その他、科学技術・学術審議会基本計画特別委員会がとりまとめた提言(我が国の中長期を展望した科学技術の総合戦略に向けて−ポスト第3期科学技術基本計画における重要政策−中間報告)や科学技術政策に関することなど、ご意見・ご感想がありましたらお寄せください。

 昨年12月に公表された「我が国の中長期を展望した科学技術の総合戦略に向けて(中間報告)」では、「社会・国民と科学技術イノベーションとの連携強化」が重要項目として取り上げられており、政策の企画立案・推進への国民参画の促進が推進項目として取り上げられています。この中で、「NPO法人等による地域社会での科学技術活動や、社会的課題に関する調査・分析に係る取組等を支援する」と明記されています。

 また、「科学技術コミュニケーション活動の推進」も項目として取り上げられ、ここでも「国は、科学技術に親しみ、普及するための様々な活動を行うNPO法人や大学等、公的研究機関、さらには博物館・科学館等における科学技術コミュニケーションに係るボランティア活動を支援する」と述べられています

 私は、科学技術の振興を活動分野にするNPO法人に所属しており、このようにNPO法人に関して国が期待を持っていることを高く評価したいと思います。このような社会、国からの期待に応えるべく、より一層活動に励みたいと思います。

 国にお願したいのは、このような自発的なNPO法人等の活動を促し、背中を押すような政策の実施です。

 NPOにとって重要なのは、活動を担う人です。科学技術の研究現場を知っている人材には、ぜひNPOで活躍してもらいたいと思っています。しかし、NPO活動に参加する人は多くありません。

 そこで考えるのが、博士号を取得した人たちです。ポスドク問題に象徴されるように、就職難に苦しむ博士号取得者が数多くいます。もし彼らにNPO法人等で活躍してもらえたら、科学技術コミュニケーションや政策立案への国民参加にとって非常に大きな力になるのではないかと思います。

 そのために、博士号取得者がNPOで活躍するインセンティブを与えることを提案いたします。
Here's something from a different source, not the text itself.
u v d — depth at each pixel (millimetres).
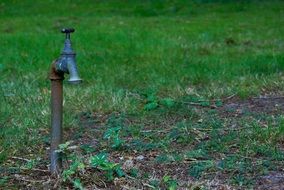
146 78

たとえば、博士号取得者に「科学大使」という称号を与え、全国の科学館、大学、図書館等の利用優先権を与えるといったことです。

 たとえ副業や余暇を利用する活動であっても、NPOでの活動をしやすい環境があれば、残念ながら科学とはかけ離れた職業に就かざるを得なかったとしても、科学とつながっていることができます。

 博士号取得者がアカデミックポストに固執する傾向があるといわれるのも、研究をやめてしまうことイコール科学を捨てることになるからではないかと思っています。スポーツや芸術では、いろいろな段階のアマチュアがおり、たとえ第一線から引退したとしても、いろいろな形で、もとの職業とつながることができます。科学でも、NPOのような形で科学とつながることができれば、科学と社会を行き来する人が増えるのではないでしょうか。

 また、現役の研究者として科学技術コミュニケーション等の活動に関わってもよいと思いますが、現役研究者の多くが、たとえ関心があっても、専従規定がありNPOに関われないといわれることも多いです。その点も改善をお願いしたいと思います。

 もちろん、このような活動をするのは博士号取得者に限る必要はなく、どんな人であっても、意思があれば科学技術に関するNPO活動を行えるような環境が重要です。そのためには、科学技術に関する情報を容易に入手できる環境の整備や、活動場所の提供が重要です。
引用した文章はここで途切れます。